Having gone through an Environmental Design undergraduate program,
the value of concept strengthened design has been seared into the back of my
mind. According to the teachings I have received,
special design will never be truly successful if manifested without a base
thesis. These may be derived from
emotional experiences realized within a project site, a theoretical or
philosophical breakdown of a project’s typologies, or even from the
deconstruction of a single “meaningful” word; the thesis is an educated
inspiration for driving all factors of materiality and design.
Like an artist, architects focus emotional
energies toward the production of a “masterpiece,” but much unlike the artist, architectural
plans and design are frowned upon when the creator argues that decisions were
made “just because.” Why is this an unacceptable
response to conceptual formulation? Being
an artist myself, when I feel the need to use a set of colors together on a
canvas, there are never usually any underlying concepts that provoke me to do
so. The artistic actions are made in
order to achieve a piece that stimulates positively (most times) in a visual
manner.
According to Simon Sadler in his writings, An Avant-garde Academy, the “New
Brutalism,” developed by Le Corbusier in the 1950’s and 60’s, influenced groups
such as Team 10 to go beyond what previous methodologies thrived off of in
Modernism. “Team 10 wanted an overt
appreciation of local factors, climate, and customs. Design solutions would be achieved by feeling rather than rationalizing.” If this was a valid motive toward formal design
at the start of the Modernist movement, why is it not continued, or allowed to continue
today? Now to clarify, Team 10 honed
design around feelings because they, “…wanted an architecture that created a
sense of habitat,” but pure drive by gut instinct, if you may, should be valid
reasoning in design.
I do firmly believe
that strong concept allows for justified motives and creation through
development, as Le Corbusier has shown in his works and through, The City of Tomorrow and its Planning, though
when does there become too much rationalization or meaning in a design? And could the combination of logical
conception and pure emotion bring to light something new? This thought goes back to previous questions
presented in my earlier blog entries about architects and their real world
influences in virtual reality design.
Without design constraints of over applied conceptual meaning (similar
to the earlier constraint of worldly conditions), what could be achieved, or
even inspire future designs to achieve?
Corbusier stated that his intention behind his city plans was, “…not to
overcome the existing state of things, but by constructing a theoretically
water-tight formula to arrive at the fundamental principles of modern town
planning.” People are too unpredictable
to formulate into any equation.
Rather
than generating a rigid system of (arguably) redundancies to appeal to
communities of rationality, I believe a morph of this concept with emotional
articulation could equate into a systematic efficiency that stimulates the
visual desires of the citizens. When
stimulation becomes intertwined with human experience, productivity, health,
and happiness increase as seen when incorporating daylight and exterior views
within hospital and office building designs.

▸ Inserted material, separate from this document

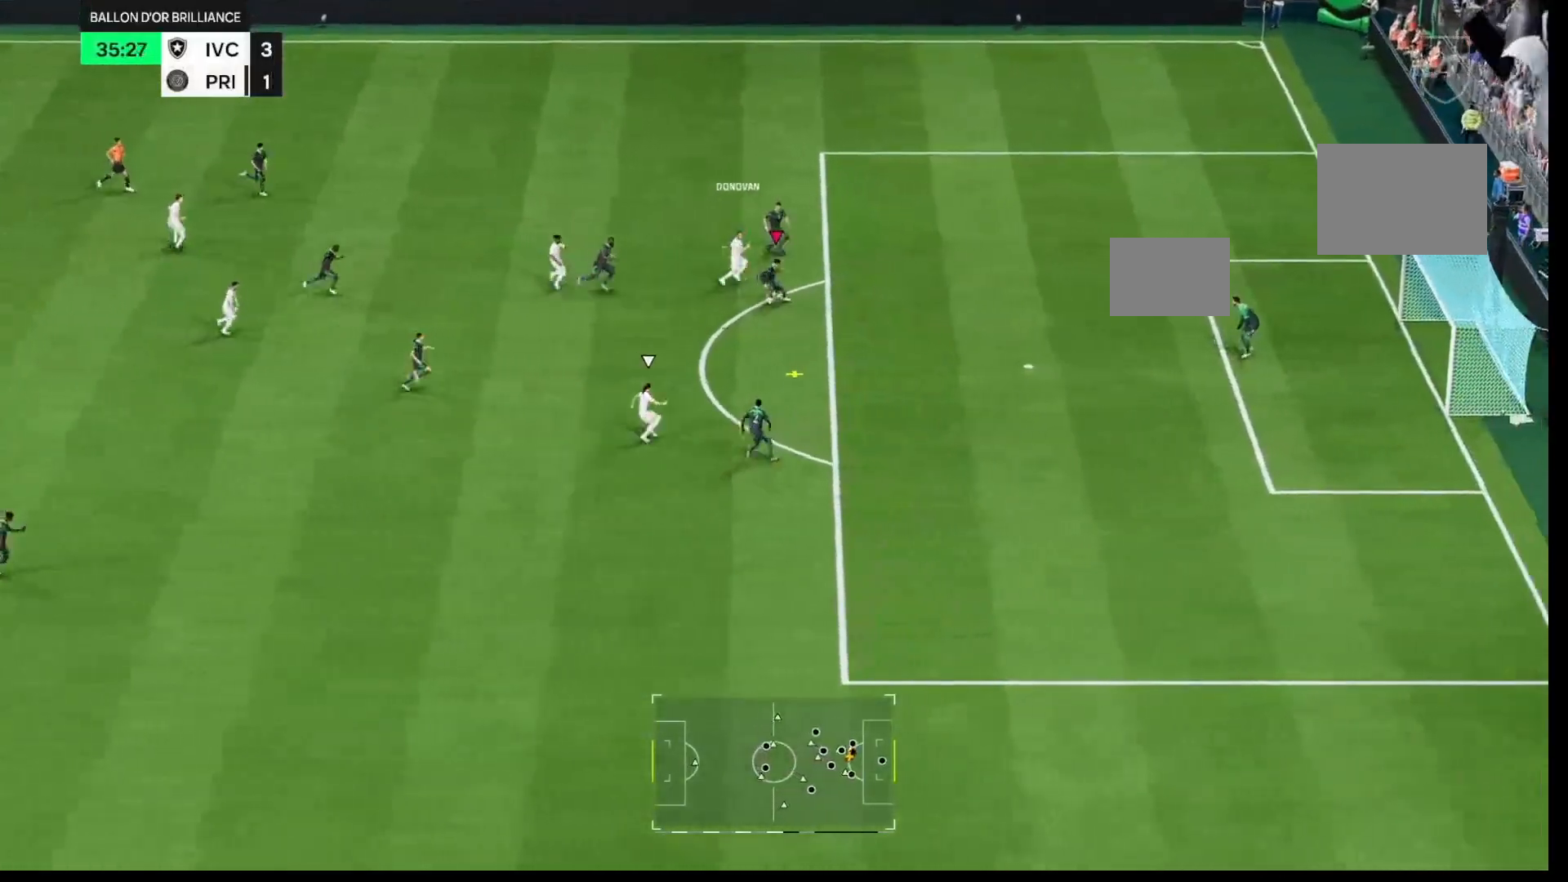
{"buttons": [], "left_stick": "down-left", "right_stick": "center", "events": [[233, "A", "down"], [233, "left_stick", "down-left"], [367, "A", "up"]]}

The notion of conceptual basis will never dissolve from the
world of architectural design due to its high levels of continuous drive and
inspiration, nor will instinctual motivation of actions. As coexisting partners in artistic emotion,
why discriminate one over another? As
young children, we are told that our inner conscience (or gut instinct) will
usually provide the correct answers to dilemmas. If a hybrid conceptual base could be
formulated to accommodate the logical and creative hemispheres of the brain,
new levels of creativity may be born to lead toward a new era of environmental
design.
Nice entry Dan. I should hope that the "conceptual"/"thesis"/"idea" emphasis in your education is not intended to stifle anyone's creativity, but rather to focus it and give it a coherent direction of discovery. In my opinion anyways, design is inherently subjective (or at least it should be) but as architects we are also responsible for communicating what we do to our clients and our communities. If you can demonstrate a focused direction of exploration and research, it helps "validate" (I know, this word is a large part of what you are critiquing) the process. Of course, Gehry is one of many architects who design largely by intuition (see Sketches of Frank Gehry) and who see architecture as a form of inhabitable art. It is just that, for good or bad (and I'll agree with you, it isn't all good), society is suspect of architects designing solely from intuition at their expense - perhaps until the representations can evoke, largely through spectacle, the building's value as beyond pragmatic. Hence the role of the starchitects today who are hired specifically to produce something unexpected. I also feel the mastery of parametrics is an attempt of designers to be both highly pragmatic and yet expressive but this is very different than the creative impulse/gesture you are interested in.